# Description of the task:
Transcribe every line of the records below verbatim, leaving out the pictures.
== == ==
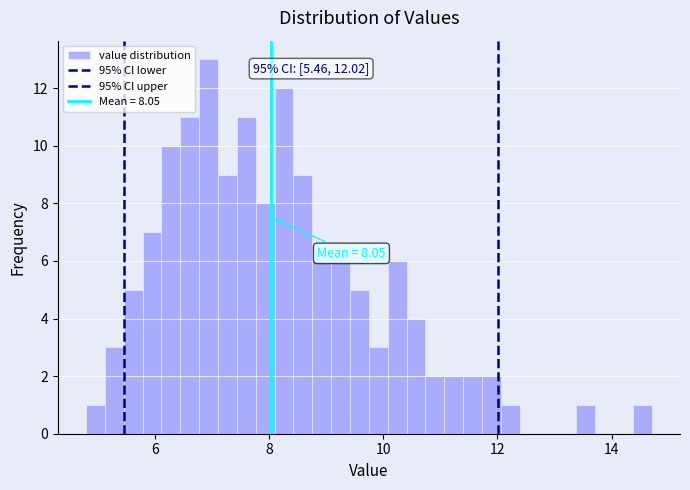

Read against the x-axis, roughly where is the centre of the tallest bar?

7.0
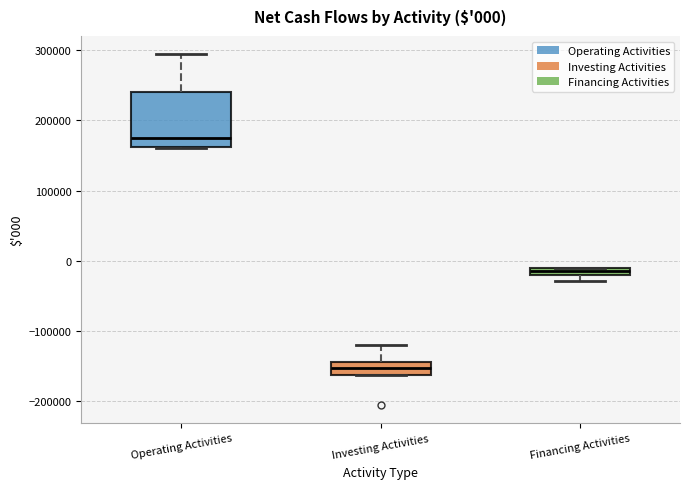

Which box's median line is the lowest?

Investing Activities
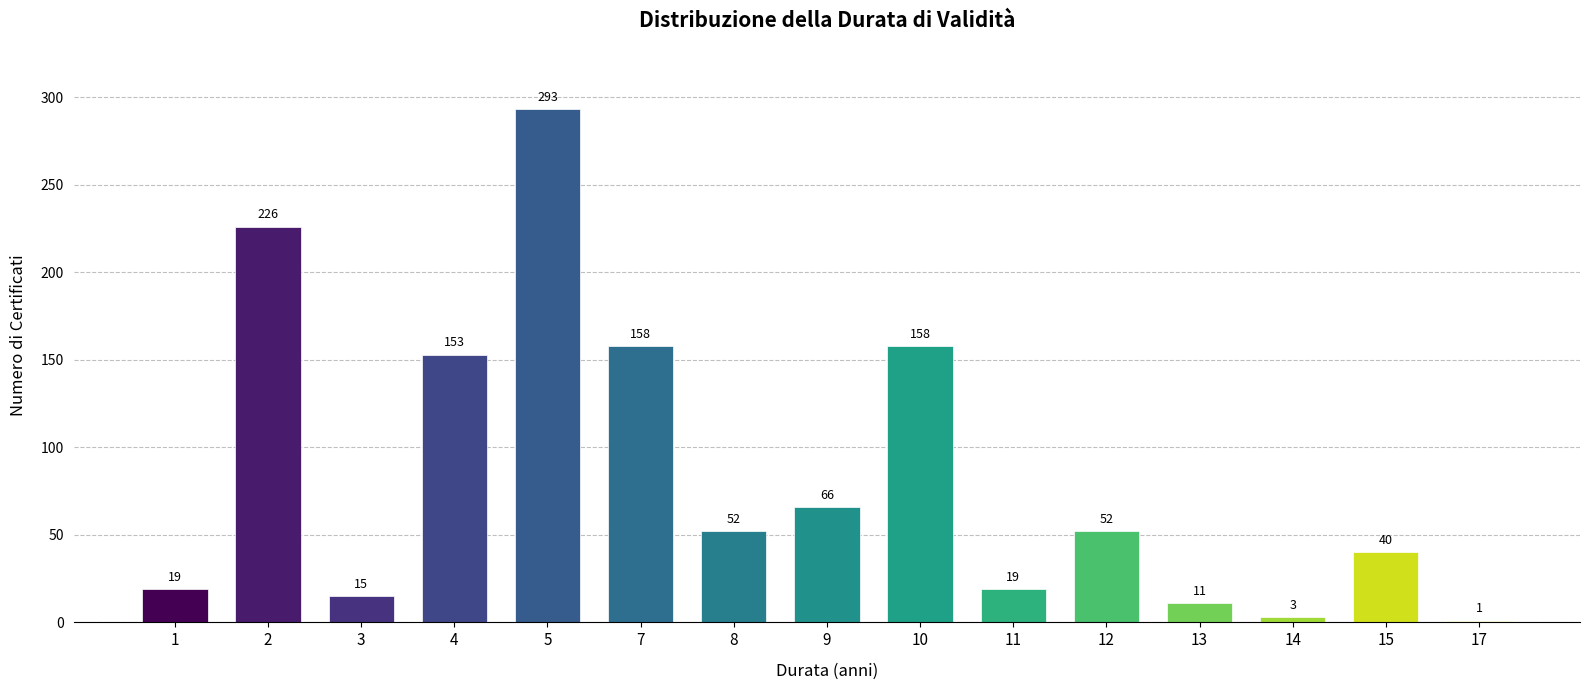

Reading right to left, what are all the values shown in this chart?

17=1	15=40	14=3	13=11	12=52	11=19	10=158	9=66	8=52	7=158	5=293	4=153	3=15	2=226	1=19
== == ==
# Answer section:
Read against the x-axis, roughly where is the centre of the tallest bar?

7.0

Which box's median line is the lowest?

Investing Activities

Reading right to left, what are all the values shown in this chart?

17=1	15=40	14=3	13=11	12=52	11=19	10=158	9=66	8=52	7=158	5=293	4=153	3=15	2=226	1=19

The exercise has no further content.